→ Problem a
In the excerpt about an agent-side executor abstraction, what does the excerpt say introducing this abstraction makes possible for future sandbox backends?

→ Excerpt provided
********

Introduce an agent-side executor abstraction for the job-level bootstrap process.

The first two executors would be:

- `exec`: the current behavior, and the default. The agent starts the configured `bootstrap-script` as a local subprocess.
- `docker`: the agent runs `buildkite-agent bootstrap` inside an ephemeral Docker container, following the same overall pattern as [buildkite/docker-bootstrap-example](https://github.com/buildkite/docker-bootstrap-example).

This creates a stable seam for future sandbox backends such as Firecracker, gVisor, or remote worker APIs without changing the bootstrap itself.

It also leaves room for a Kubernetes-native execution path, where the transport is "run this job in a Pod" and the isolation choice is expressed via `runtimeClassName`, user namespaces, and other Pod-level features rather than by inventing a separate top-level executor for each sandbox runtime.

## Why

Today there are three different concepts in the repo that are close to "how a job runs", but none of them is a clean abstraction:

- The agent starts one job-level subprocess from `agent/job_runner.go`.
- The bootstrap runtime lives in `internal/job/executor.go`.

********

→ Provided information
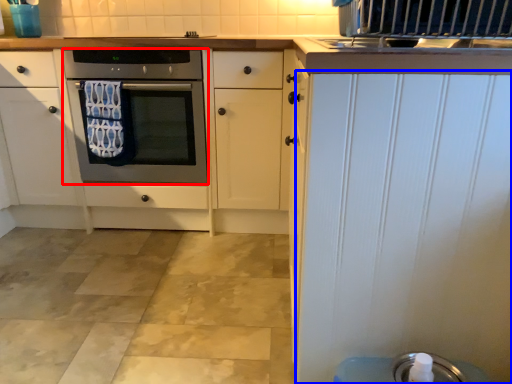
Question: Among these objects, which one is farthest to the camera, oven (highlighted by a red box) or door (highlighted by a blue box)?

Choices:
 (A) oven
 (B) door

Answer: (A)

********

→ Problem b
In the listing above, replace "highlighted" with "marked" and keep everything else the same. Leave the pictures out of your answer.

→ Response area a
It creates a stable seam for future sandbox backends, such as Firecracker, gVisor, or remote worker APIs, without changing the bootstrap itself.

→ Response area b
Question: Among these objects, which one is farthest to the camera, oven (marked by a red box) or door (marked by a blue box)?

Choices:
 (A) oven
 (B) door

Answer: (A)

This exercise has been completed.